**AVAILABLE RECORDS:**
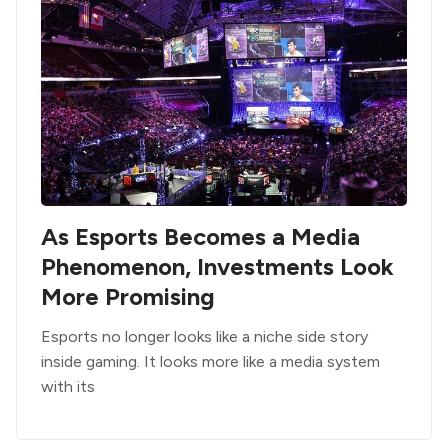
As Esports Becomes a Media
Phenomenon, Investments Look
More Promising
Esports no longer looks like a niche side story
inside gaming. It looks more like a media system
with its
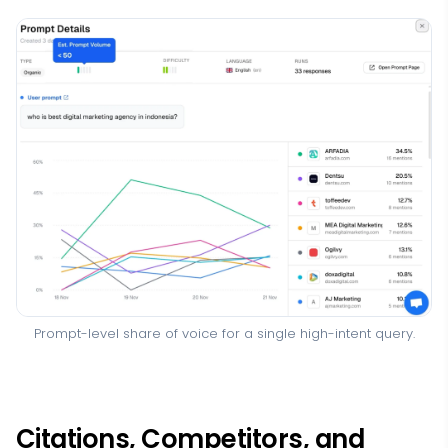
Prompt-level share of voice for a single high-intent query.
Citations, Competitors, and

* * *

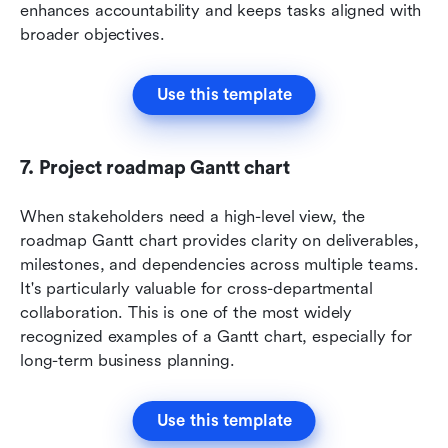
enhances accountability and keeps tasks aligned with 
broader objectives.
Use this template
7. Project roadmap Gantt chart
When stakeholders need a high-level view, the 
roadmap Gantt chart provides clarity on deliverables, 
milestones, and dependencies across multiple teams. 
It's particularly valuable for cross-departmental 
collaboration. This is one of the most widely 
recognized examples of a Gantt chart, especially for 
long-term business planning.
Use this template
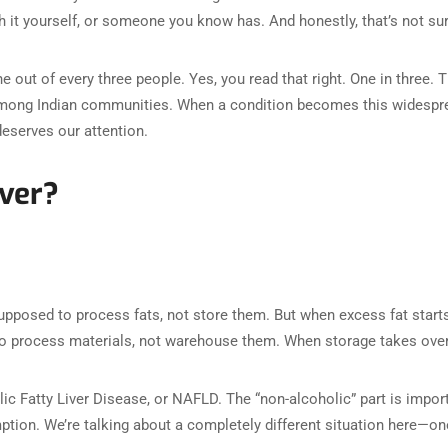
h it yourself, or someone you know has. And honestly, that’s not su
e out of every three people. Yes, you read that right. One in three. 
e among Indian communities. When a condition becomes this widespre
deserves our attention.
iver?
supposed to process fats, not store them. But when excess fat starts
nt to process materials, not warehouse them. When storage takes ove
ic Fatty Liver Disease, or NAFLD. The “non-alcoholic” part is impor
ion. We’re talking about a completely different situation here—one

* * *

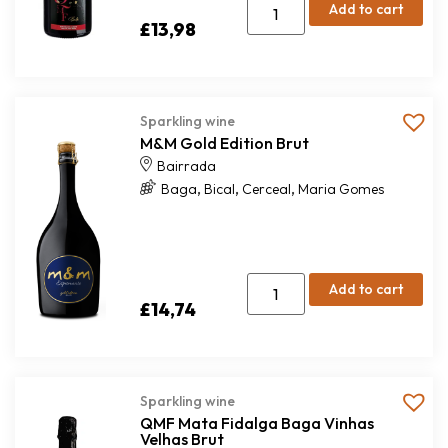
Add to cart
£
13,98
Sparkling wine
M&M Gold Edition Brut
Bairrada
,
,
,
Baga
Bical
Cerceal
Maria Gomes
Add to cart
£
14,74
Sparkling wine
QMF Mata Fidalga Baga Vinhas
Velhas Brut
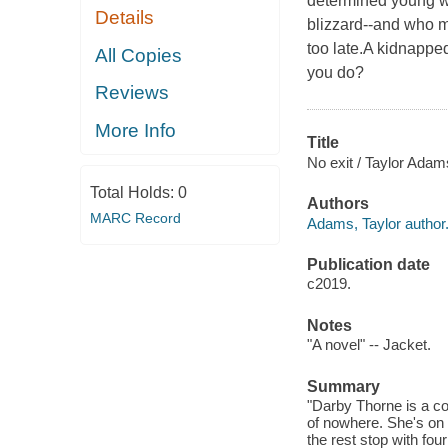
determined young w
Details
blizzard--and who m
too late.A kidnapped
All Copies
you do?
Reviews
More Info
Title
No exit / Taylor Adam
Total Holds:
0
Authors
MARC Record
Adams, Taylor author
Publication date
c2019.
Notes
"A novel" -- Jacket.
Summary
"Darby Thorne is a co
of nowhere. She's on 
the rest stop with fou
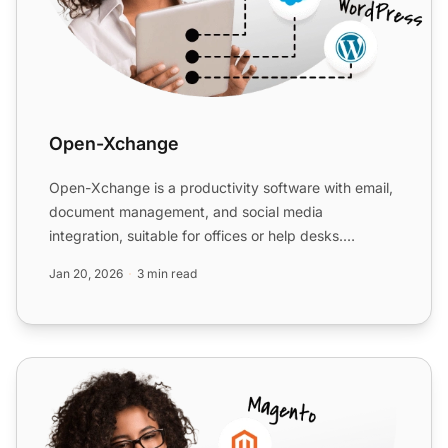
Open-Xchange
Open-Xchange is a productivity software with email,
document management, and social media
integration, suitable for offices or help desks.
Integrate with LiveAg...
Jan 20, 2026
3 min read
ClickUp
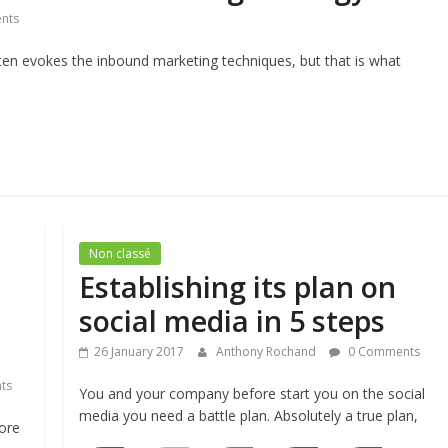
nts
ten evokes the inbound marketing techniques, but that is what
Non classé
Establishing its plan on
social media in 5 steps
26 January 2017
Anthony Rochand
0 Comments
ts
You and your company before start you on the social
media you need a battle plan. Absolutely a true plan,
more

**WHAT THIS TASK INVOLVES:** Among the lines above, which ones hold the string "level"? Show them.

**ANSWER FOR THIS EXERCISE:**
Prompt-level share of voice for a single high-intent query.
When stakeholders need a high-level view, the 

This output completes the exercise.